Reproduce the passage below on the secession of India's middle and upper classes verbatim, without any changes.

• **Quoted text**:
***
You don't have to be a genius to read the signs. We have a growing middle
class, reared on a diet of radical consumerism and aggressive greed. Unlike
industrialising Western countries, which had colonies from which to plunder
resources and generate slave labour to feed this process, we have to
colonise ourselves, our own nether parts. We've begun to eat our own limbs.
The greed that is being generated (and marketed as a value interchangeable
with nationalism) can only be sated by grabbing land, water and resources
from the vulnerable. What we're witnessing is the most successful
secessionist struggle ever waged in independent India — the secession of the
middle and upper classes from the rest of the country. It's a vertical
secession, not a lateral one. They're fighting for the right to merge with
the world's elite somewhere up there in the stratosphere. They've managed to
commandeer the resources, the coal, the minerals, the bauxite, the water and
electricity. Now they want the land to make more cars, more bombs, more
mines — supertoys for the new supercitizens of the new superpower. So it's
outright war, and people on both sides are choosing their weapons. The
government and the corporations reach for structural adjustment, the World
Bank, the ADB, FDI, friendly court orders, friendly policy makers, help from
the 'friendly' corporate media and a police force that will ram all this
down people's throats. Those who want to resist this process have, until
now, reached for dharnas, hunger strikes, satyagraha, the courts and what
they thought was friendly media. But now more and more are reaching for
guns. Will the violence grow? If the 'growth rate' and the Sensex are going
to be the only barometers the government uses to measure progress and the
well-being of people, then of course it will. How do I read the signs? It
isn't hard to read sky-writing. What it says up there, in big letters, is
this: the shit has hit the fan, folks.
***
• **Recorded information**:
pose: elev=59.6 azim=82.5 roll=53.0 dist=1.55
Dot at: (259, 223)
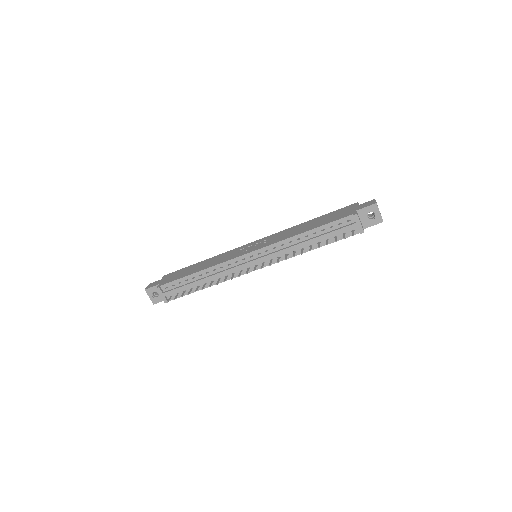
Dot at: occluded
***
• **Correct answer**:
You don't have to be a genius to read the signs. We have a growing middle
class, reared on a diet of radical consumerism and aggressive greed. Unlike
industrialising Western countries, which had colonies from which to plunder
resources and generate slave labour to feed this process, we have to
colonise ourselves, our own nether parts. We've begun to eat our own limbs.
The greed that is being generated (and marketed as a value interchangeable
with nationalism) can only be sated by grabbing land, water and resources
from the vulnerable. What we're witnessing is the most successful
secessionist struggle ever waged in independent India — the secession of the
middle and upper classes from the rest of the country. It's a vertical
secession, not a lateral one. They're fighting for the right to merge with
the world's elite somewhere up there in the stratosphere. They've managed to
commandeer the resources, the coal, the minerals, the bauxite, the water and
electricity. Now they want the land to make more cars, more bombs, more
mines — supertoys for the new supercitizens of the new superpower. So it's
outright war, and people on both sides are choosing their weapons. The
government and the corporations reach for structural adjustment, the World
Bank, the ADB, FDI, friendly court orders, friendly policy makers, help from
the 'friendly' corporate media and a police force that will ram all this
down people's throats. Those who want to resist this process have, until
now, reached for dharnas, hunger strikes, satyagraha, the courts and what
they thought was friendly media. But now more and more are reaching for
guns. Will the violence grow? If the 'growth rate' and the Sensex are going
to be the only barometers the government uses to measure progress and the
well-being of people, then of course it will. How do I read the signs? It
isn't hard to read sky-writing. What it says up there, in big letters, is
this: the shit has hit the fan, folks.